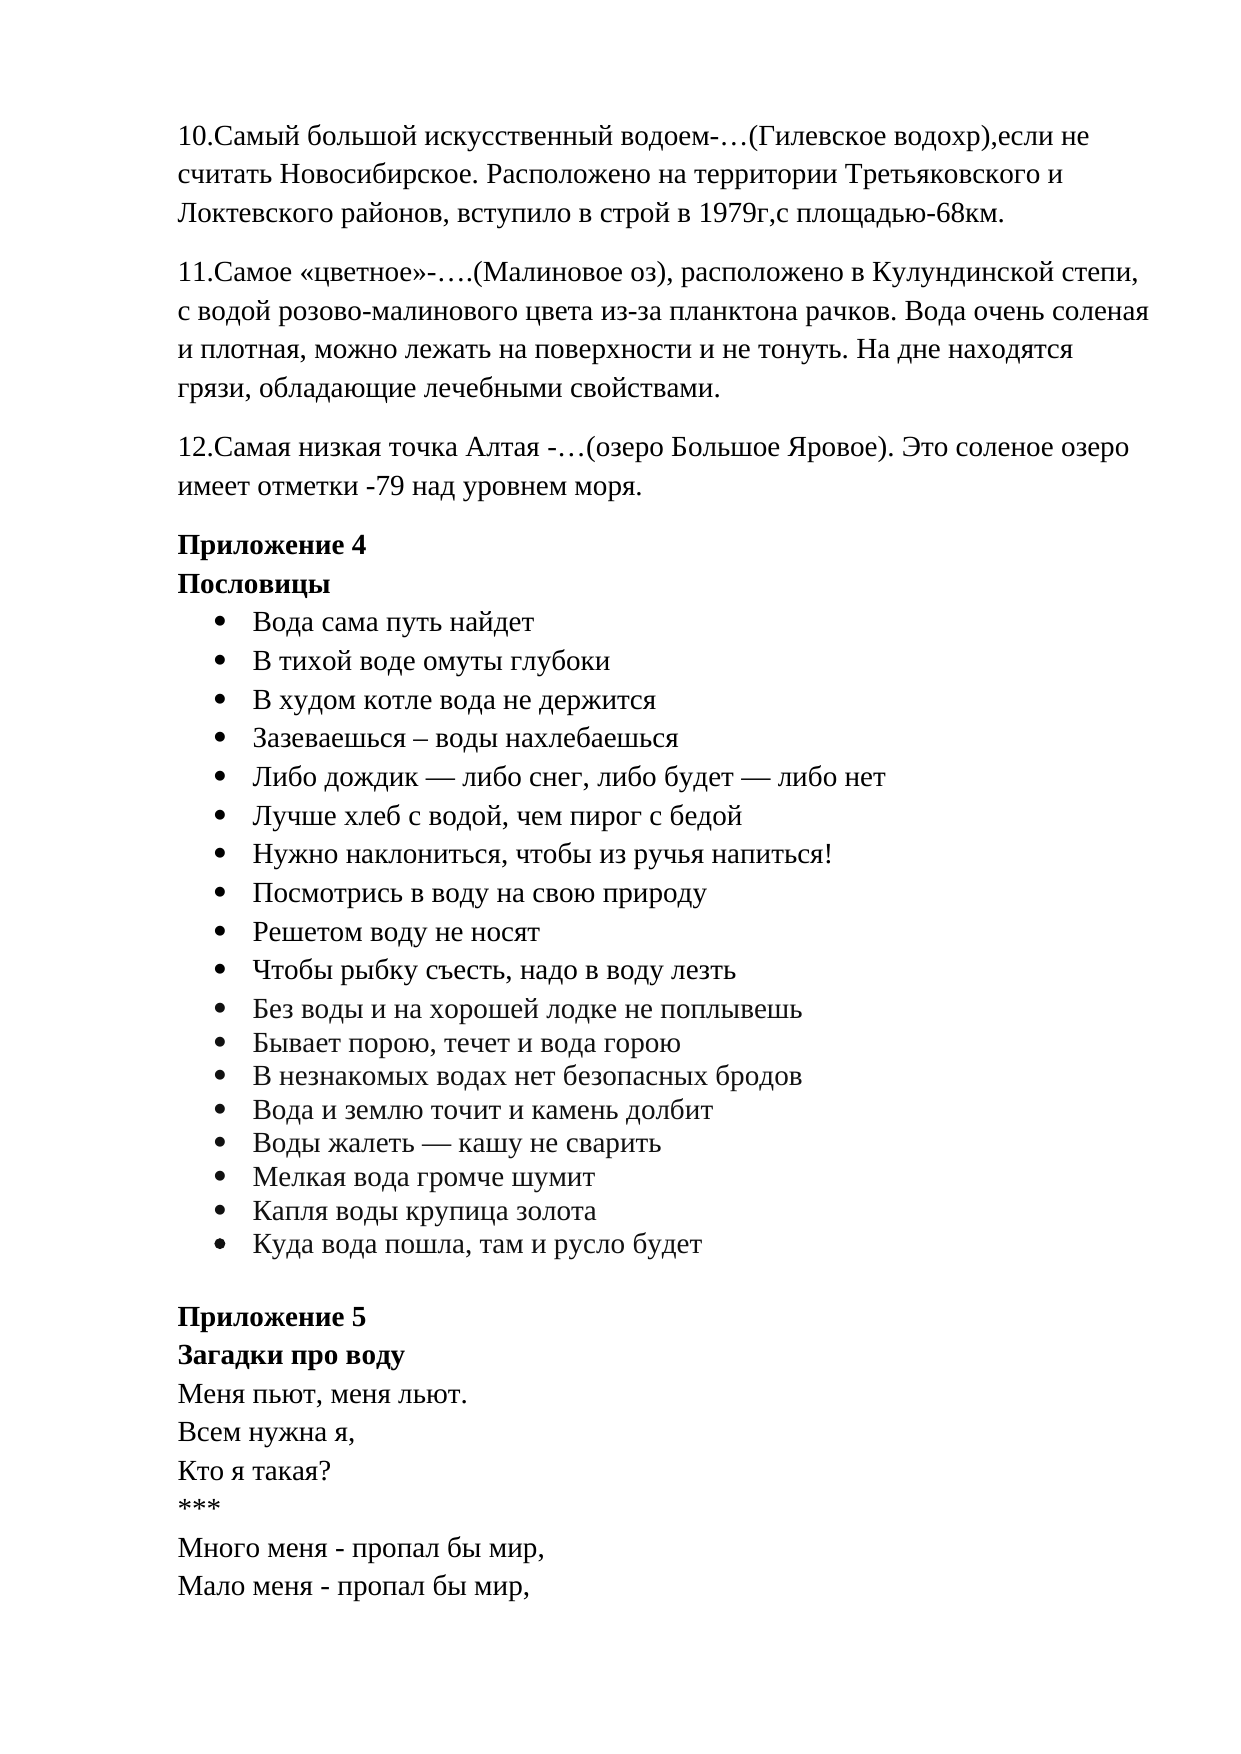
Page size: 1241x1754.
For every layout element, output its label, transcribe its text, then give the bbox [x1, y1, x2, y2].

text 10.Самый большой искусственный водоем-…(Гилевское водохр),если не считать Новосибирское. Расположено на территории Третьяковского и Локтевского районов, вступило в строй в 1979г,с площадью-68км. [177, 118, 1152, 229]
list Решетом воду не носят [215, 914, 1152, 947]
list Вода и землю точит и камень долбит [215, 1092, 1152, 1126]
list Чтобы рыбку съесть, надо в воду лезть [215, 952, 1152, 986]
list Капля воды крупица золота [215, 1193, 1152, 1227]
text 11.Самое «цветное»-….(Малиновое оз), расположено в Кулундинской степи, с водой розово-малинового цвета из-за планктона рачков. Вода очень соленая и плотная, можно лежать на поверхности и не тонуть. На дне находятся грязи, обладающие лечебными свойствами. [177, 254, 1152, 404]
text Приложение 4 [177, 527, 1152, 561]
list Либо дождик — либо снег, либо будет — либо нет [215, 759, 1152, 793]
text Пословицы [177, 566, 1152, 599]
text Приложение 5 [177, 1299, 1152, 1332]
list Зазеваешься – воды нахлебаешься [215, 721, 1152, 754]
list Мелкая вода громче шумит [215, 1159, 1152, 1193]
list Воды жалеть — кашу не сварить [215, 1126, 1152, 1159]
list Лучше хлеб с водой, чем пирог с бедой [215, 798, 1152, 831]
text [177, 1337, 1152, 1602]
list Вода сама путь найдет [215, 604, 1152, 638]
list Куда вода пошла, там и русло будет [215, 1227, 1152, 1260]
list В незнакомых водах нет безопасных бродов [215, 1058, 1152, 1092]
list Без воды и на хорошей лодке не поплывешь [215, 991, 1152, 1025]
list Бывает порою, течет и вода горою [215, 1025, 1152, 1058]
list В тихой воде омуты глубоки [215, 643, 1152, 677]
list Нужно наклониться, чтобы из ручья напиться! [215, 836, 1152, 870]
text 12.Самая низкая точка Алтая -…(озеро Большое Яровое). Это соленое озеро имеет отметки -79 над уровнем моря. [177, 429, 1152, 502]
list В худом котле вода не держится [215, 682, 1152, 716]
list Посмотрись в воду на свою природу [215, 875, 1152, 909]
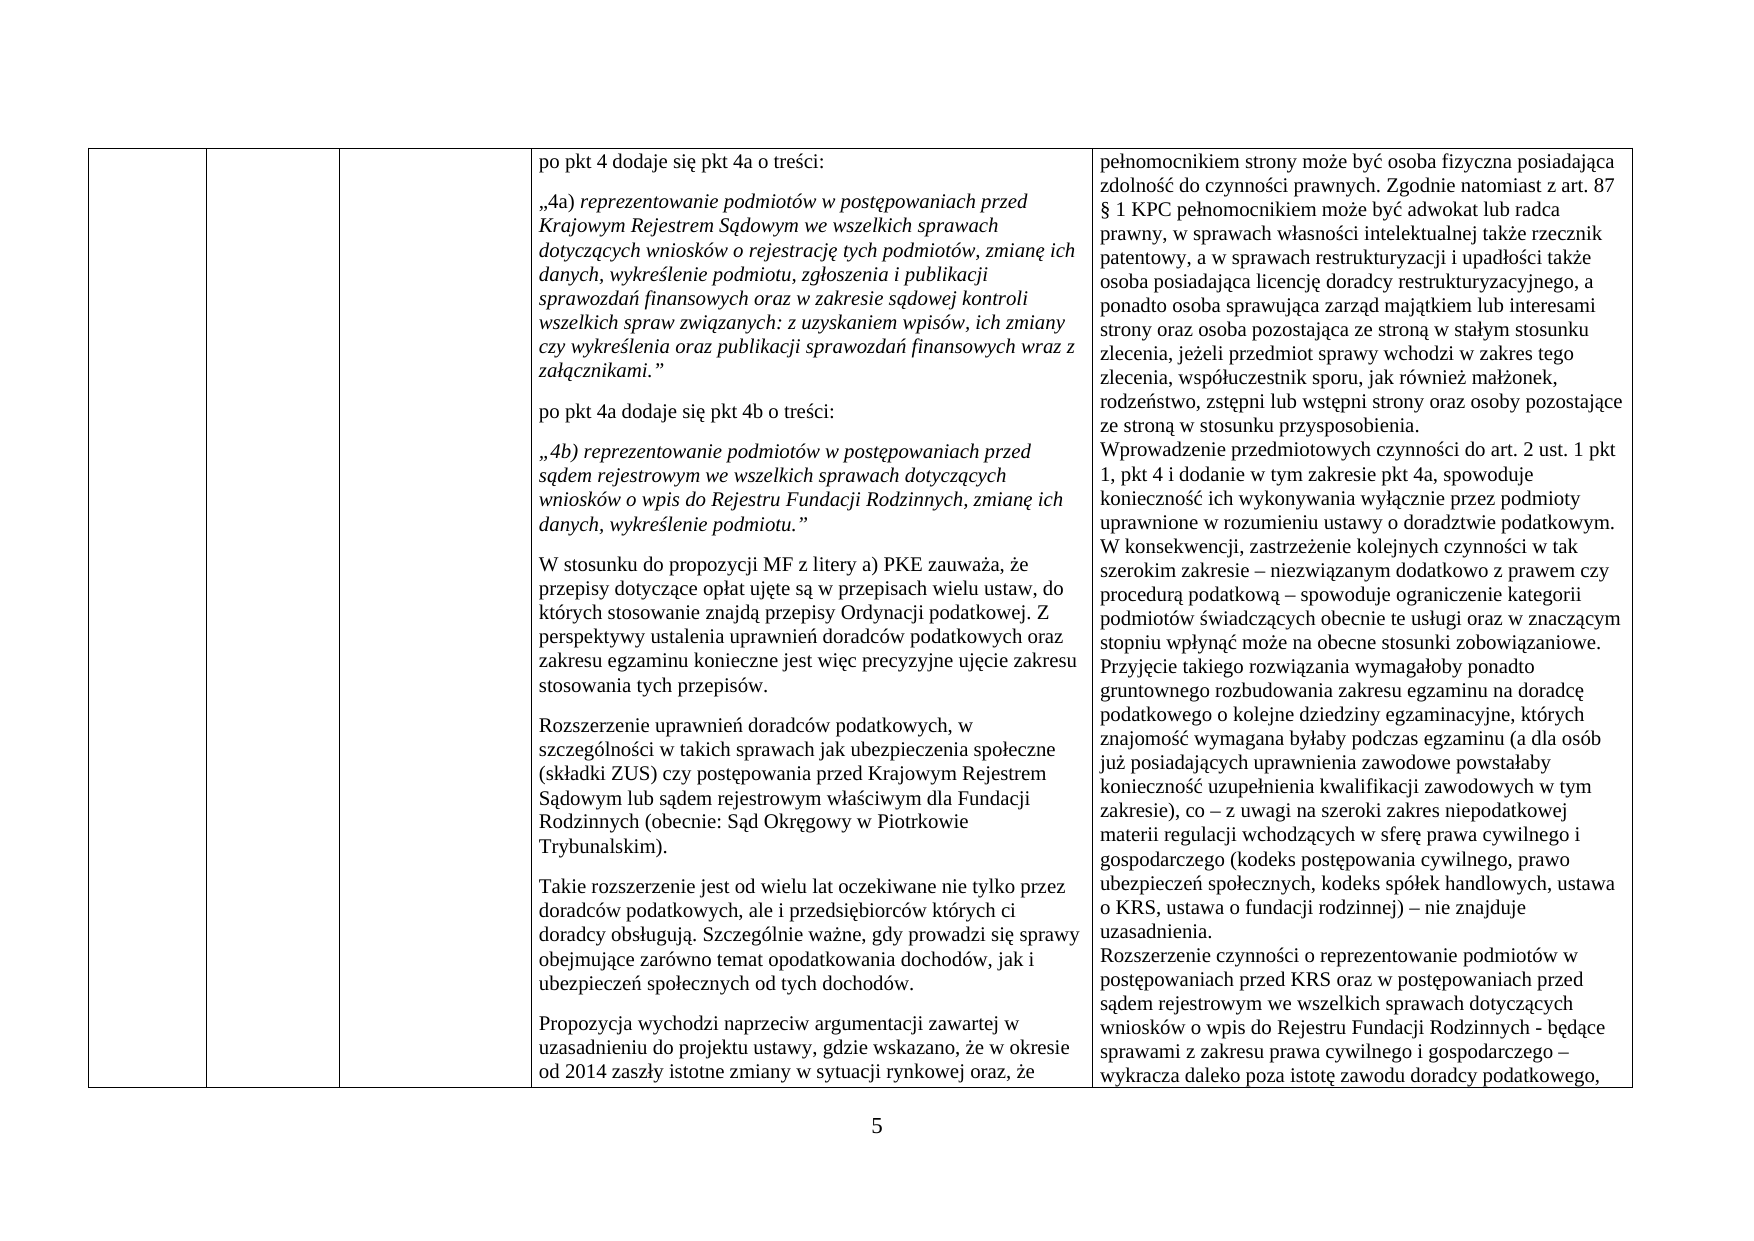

● WHAT THE TASK ASKS
Pick each line holding the word "Приложение" out of the listing.

● FINISHED TASK
text Приложение 4 [177, 527, 1152, 561]
text Приложение 5 [177, 1299, 1152, 1332]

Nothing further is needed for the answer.